Cons of debt consolidation

  • You might not qualify. Requirements such as collateral or a good credit score can stop you from qualifying. 
  • You might end up with more debt. When you’ve consolidated your debt, it’s sometimes tempting to keep reusing the credit available from the loans you’ve just paid off.
  • It might not offer significant savings. There’s no guarantee you’ll get a lower interest rate. Also, the fees associated with closing your old accounts earlier may cancel any potential interest savings. Be sure to read the fine print and see what penalties there are for paying your existing loans early.

Tips for choosing the best debt consolidation loan

When comparing debt consolidation loans, consider the following factors to find the best option:

  • Interest rates. It’s important to secure the lowest rate possible if you want to save money. Interest rates are usually fixed, but you can also get a variable rate. Additionally, some lenders allow you to pre-qualify, which gives you a better idea of what rate to expect based on your credit score.
  • Fees and charges. A low-interest rate makes your loan cheaper only if the fees and charges are low.
  • Requirements and restrictions. The lender may have minimum income requirements, or you may need collateral (for secured loans). The lender can also restrict the types of debt you can consolidate.
  • Loan details. Be sure to verify details, such as minimum and maximum loan amounts, repayment periods (weekly or monthly), and other terms and conditions to see if the loan suits your needs.

Debt consolidation FAQs

What is a debt consolidation loan, and how does it work?

A debt consolidation loan is used to pay off several debts at once. By replacing multiple debts with a single loan, you combine your debts in one place. This makes managing your debts easier since you now only have one single monthly payment.

Why was my application for a debt consolidation loan rejected?

Common reasons for a loan rejection include bad credit or inability to meet the minimum income requirements. To improve your chances of approval, you can fix your credit score, ask for a lower amount, or apply with a different lender. You can also opt for a secured or co-signed loan to reduce the lender’s risk. 

What’s the difference between debt consolidation and refinancing?
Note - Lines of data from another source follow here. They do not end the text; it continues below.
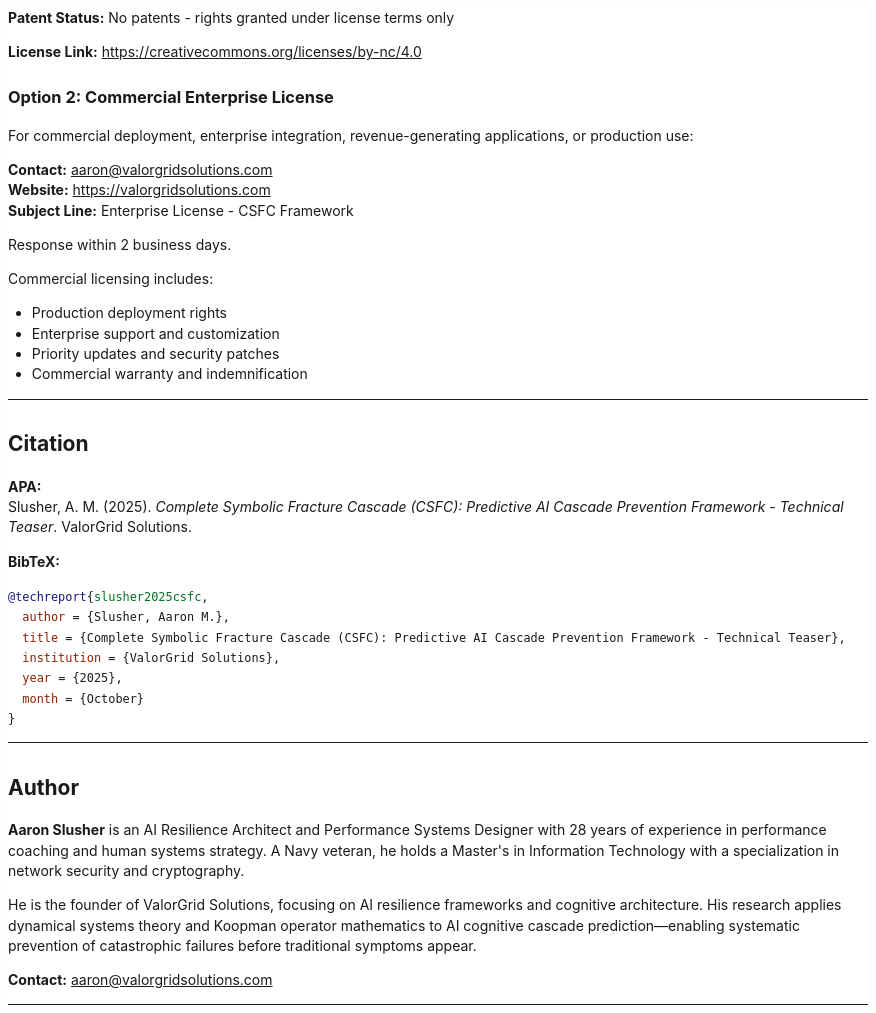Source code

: **Patent Status:** No patents - rights granted under license terms only

**License Link:** https://creativecommons.org/licenses/by-nc/4.0

### Option 2: Commercial Enterprise License

For commercial deployment, enterprise integration, revenue-generating applications, or production use:

**Contact:** aaron@valorgridsolutions.com  
**Website:** https://valorgridsolutions.com  
**Subject Line:** Enterprise License - CSFC Framework

Response within 2 business days.

Commercial licensing includes:
- Production deployment rights
- Enterprise support and customization
- Priority updates and security patches
- Commercial warranty and indemnification

---

## Citation

**APA:**  
Slusher, A. M. (2025). *Complete Symbolic Fracture Cascade (CSFC): Predictive AI Cascade Prevention Framework - Technical Teaser*. ValorGrid Solutions.

**BibTeX:**
```bibtex
@techreport{slusher2025csfc,
  author = {Slusher, Aaron M.},
  title = {Complete Symbolic Fracture Cascade (CSFC): Predictive AI Cascade Prevention Framework - Technical Teaser},
  institution = {ValorGrid Solutions},
  year = {2025},
  month = {October}
}
```

---

## Author

**Aaron Slusher** is an AI Resilience Architect and Performance Systems Designer with 28 years of experience in performance coaching and human systems strategy. A Navy veteran, he holds a Master's in Information Technology with a specialization in network security and cryptography.

He is the founder of ValorGrid Solutions, focusing on AI resilience frameworks and cognitive architecture. His research applies dynamical systems theory and Koopman operator mathematics to AI cognitive cascade prediction—enabling systematic prevention of catastrophic failures before traditional symptoms appear.

**Contact:** aaron@valorgridsolutions.com

---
Both are debt management strategies. But refinancing involves taking out a single loan to replace or pay off only one loan instead of multiple debts.

Is taking out a debt consolidation loan a good idea?

This depends on your financial situation. If you can get a low interest rate, it’s possible to pay off your debt faster and save more money. Plus, your life will become simpler since you will only need to make one monthly payment. However, a debt consolidation loan might be a bad idea if it leads you further into debt.

Will a debt consolidation loan impact my credit score?

Your credit score will be affected initially. That’s because the lender has to do a hard credit check when assessing your loan application. However, your credit score will recover quickly once you start making payments on time. 

But, given that applying for a loan impacts your credit score, it’s important to avoid multiple loan applications in a short timeframe. When pre-qualifying, make sure the lender only does a soft credit check that won’t impact your credit score.

Can I take out a student debt consolidation loan?

If you have government student loans, it’s generally not a good idea to consolidate them with a loan from a private lender. That’s because loans from private lenders have higher interest rates. 

Plus, you may lose tax benefits and access to student debt relief. However, if you already have several private student loans, debt consolidation can help.

Can I use a line of credit for debt consolidation?

Lines of credit are revolving lines of credit that allow you to keep borrowing without applying each time. While this can be an attractive arrangement, lines of credit typically have high interest rates. Additionally, it will take longer to settle the debt if you reuse credit while making minimum payments only.